WHAT THIS TASK INVOLVES >>
From the entries that follow, copy each line in which "plants" appears.

Page-level text extractions
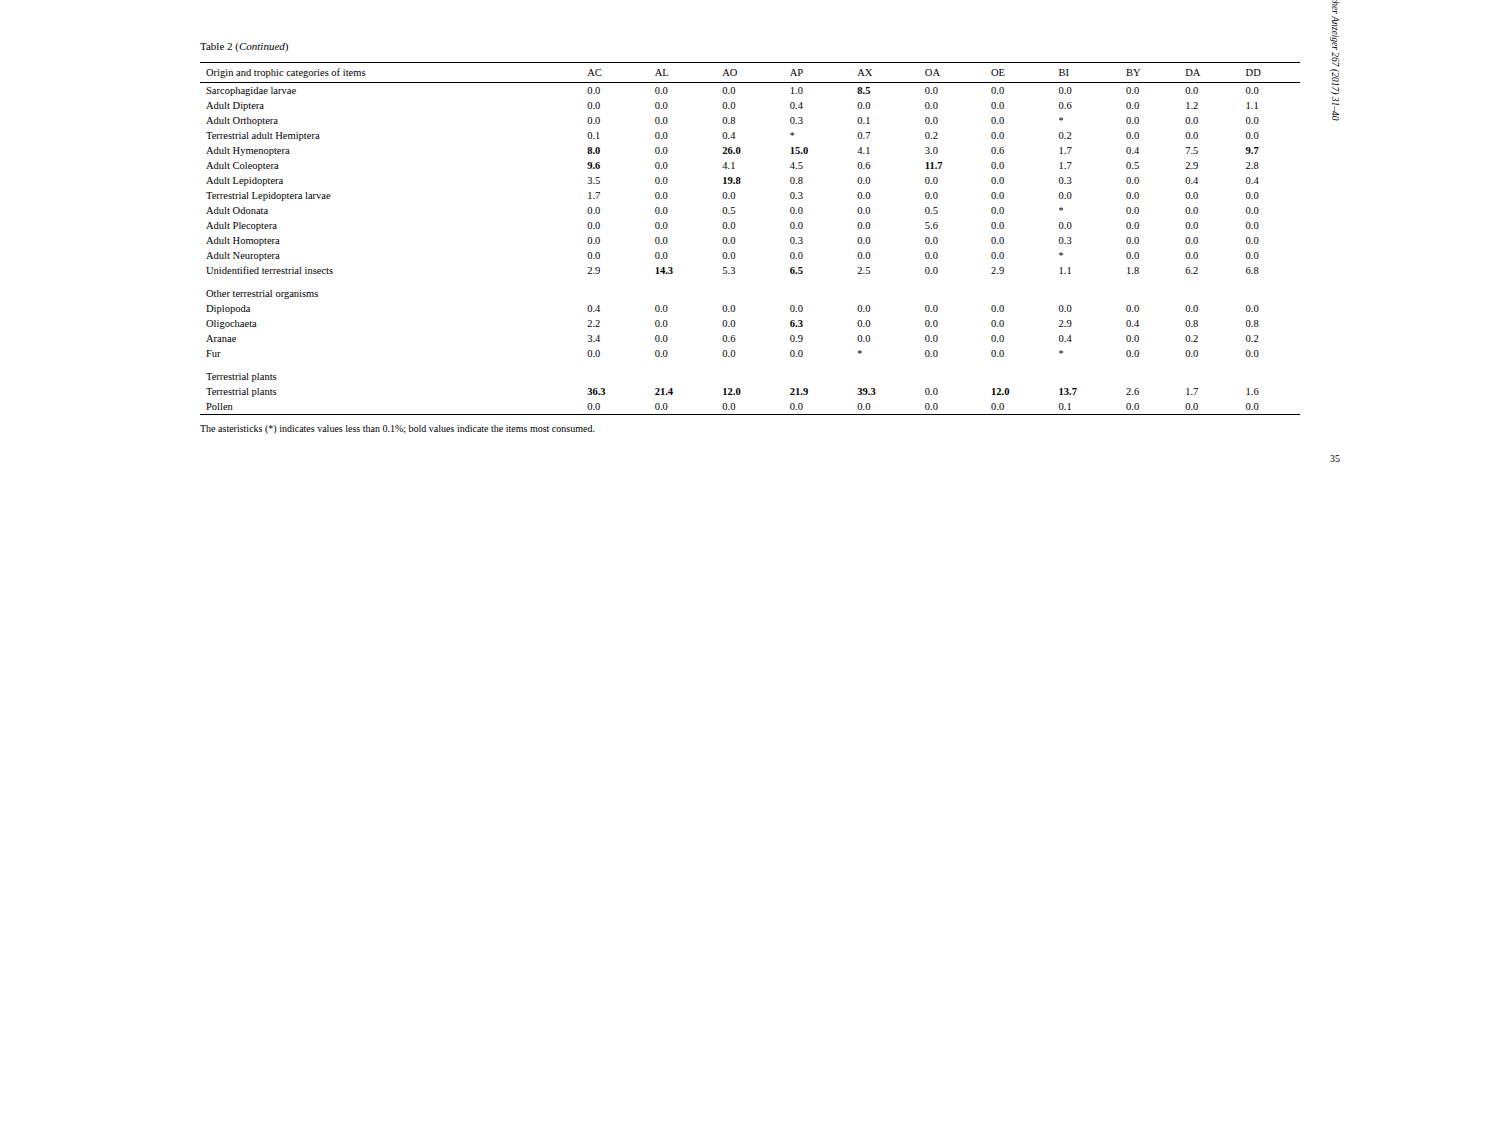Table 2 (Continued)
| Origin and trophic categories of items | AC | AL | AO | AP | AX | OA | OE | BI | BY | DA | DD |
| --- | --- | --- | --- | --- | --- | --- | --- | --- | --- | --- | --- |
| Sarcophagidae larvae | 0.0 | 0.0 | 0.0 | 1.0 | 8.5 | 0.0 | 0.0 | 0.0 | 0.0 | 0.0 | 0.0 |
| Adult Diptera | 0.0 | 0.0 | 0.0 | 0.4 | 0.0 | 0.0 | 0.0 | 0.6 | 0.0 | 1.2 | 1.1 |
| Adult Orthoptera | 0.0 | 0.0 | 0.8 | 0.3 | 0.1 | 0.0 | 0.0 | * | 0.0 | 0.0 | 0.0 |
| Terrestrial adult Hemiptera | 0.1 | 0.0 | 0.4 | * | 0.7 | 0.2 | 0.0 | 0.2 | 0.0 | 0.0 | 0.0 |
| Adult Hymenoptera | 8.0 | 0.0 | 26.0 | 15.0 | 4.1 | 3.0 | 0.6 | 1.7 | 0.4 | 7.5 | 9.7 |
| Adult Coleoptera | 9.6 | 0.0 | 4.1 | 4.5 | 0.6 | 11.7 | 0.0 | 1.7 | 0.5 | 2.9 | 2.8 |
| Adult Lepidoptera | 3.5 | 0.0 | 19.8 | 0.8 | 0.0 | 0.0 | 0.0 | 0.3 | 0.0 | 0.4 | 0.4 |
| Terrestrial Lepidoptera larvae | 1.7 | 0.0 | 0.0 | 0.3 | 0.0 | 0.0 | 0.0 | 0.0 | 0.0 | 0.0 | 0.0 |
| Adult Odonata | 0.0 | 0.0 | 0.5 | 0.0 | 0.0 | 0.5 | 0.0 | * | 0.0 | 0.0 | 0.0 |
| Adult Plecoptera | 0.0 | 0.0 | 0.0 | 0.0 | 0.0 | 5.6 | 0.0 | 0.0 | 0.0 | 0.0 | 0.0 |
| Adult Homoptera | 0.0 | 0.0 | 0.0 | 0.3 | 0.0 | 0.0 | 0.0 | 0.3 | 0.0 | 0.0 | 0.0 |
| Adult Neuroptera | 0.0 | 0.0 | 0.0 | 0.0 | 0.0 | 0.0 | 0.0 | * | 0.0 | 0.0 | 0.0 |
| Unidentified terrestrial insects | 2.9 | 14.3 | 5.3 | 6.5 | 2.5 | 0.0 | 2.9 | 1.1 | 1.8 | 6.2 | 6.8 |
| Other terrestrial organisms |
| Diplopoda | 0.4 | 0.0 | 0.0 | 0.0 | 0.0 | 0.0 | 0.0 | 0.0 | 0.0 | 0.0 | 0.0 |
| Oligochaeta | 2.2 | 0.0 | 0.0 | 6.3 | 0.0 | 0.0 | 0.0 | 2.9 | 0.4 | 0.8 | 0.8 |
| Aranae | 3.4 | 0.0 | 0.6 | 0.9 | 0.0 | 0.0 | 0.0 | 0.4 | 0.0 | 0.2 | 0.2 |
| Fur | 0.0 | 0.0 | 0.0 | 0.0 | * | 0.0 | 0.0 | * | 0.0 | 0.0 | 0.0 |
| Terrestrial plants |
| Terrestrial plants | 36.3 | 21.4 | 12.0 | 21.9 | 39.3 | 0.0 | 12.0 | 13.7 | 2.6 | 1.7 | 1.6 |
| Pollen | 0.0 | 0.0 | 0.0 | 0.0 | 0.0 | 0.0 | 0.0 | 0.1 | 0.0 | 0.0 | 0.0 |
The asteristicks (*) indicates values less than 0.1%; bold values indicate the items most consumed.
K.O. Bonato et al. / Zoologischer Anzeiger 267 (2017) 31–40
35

WRITTEN ANSWER >>
| Terrestrial plants |
| Terrestrial plants | 36.3 | 21.4 | 12.0 | 21.9 | 39.3 | 0.0 | 12.0 | 13.7 | 2.6 | 1.7 | 1.6 |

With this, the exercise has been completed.